Todos los remedios pretenden crear la condición necesaria para el
dormir: la que yo llamo “desconexión” del sistema nervioso. Bien sea
por medios químicos —que inducen la liberación de las sustancias que
producen el sopor, o la inhibición en la producción de otras que
producen la puesta en marcha del sistema nervioso en condiciones
mínimas para que haya vigilia—, bien sea por medios “psicológicos”
como la búsqueda de la concentración, como el esfuerzo por lograr un
único y controlado ejercicio mental, como el método que conduce a la
fijación de la atención en una sola cosa de nuestro interior (lo que logra
el conteo de ovejas, o la lectura), sea cual sea el camino seguido, digo,
todos buscan acondicionar hoy y ahora el organismo para que pueda
“quedarse dormido” —cuando no lo “duermen” a la fuerza—. Este tipo
de remedio no se dirige al núcleo de la cuestión, trabaja en la periferia.

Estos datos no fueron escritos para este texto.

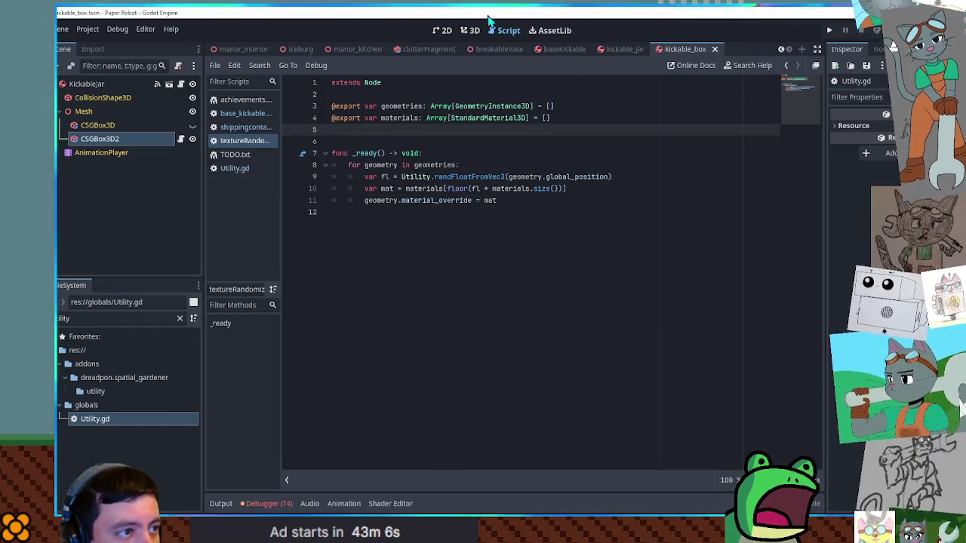
Add a plain Node named TextureRandomizer as a child of Mesh
left_click(471, 30)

Creo que mientras nos tratemos como máquinas que deben
repararse, tratando de conocer, por ejemplo, cómo funciona el sistema
nervioso, qué sustancias operan aquí y allá, qué patrones de conducta
se observan en unos u otros, etc., y mientras no nos comprendamos
como seres espirituales que han perdido la visión de lo que son y su
lugar en el universo (¿por qué ocuparme de aquello que realmente no
está bajo mi control?), no solo padeceremos de esa enfermedad, sino
que, de padecerla, no la curaremos. Puesto que lo que queremos es
dormir como ángeles, como niños, como aquellos que tienen la
conciencia tranquila, como “un bendito”, quizás el secreto está en ser
como ellos, lograr en nosotros lo que hay de común en ellos: paz,
abandono, gozo interior de no ser ni los únicos ni los de mayor
responsabilidad en lo que a la marcha del mundo se refiere.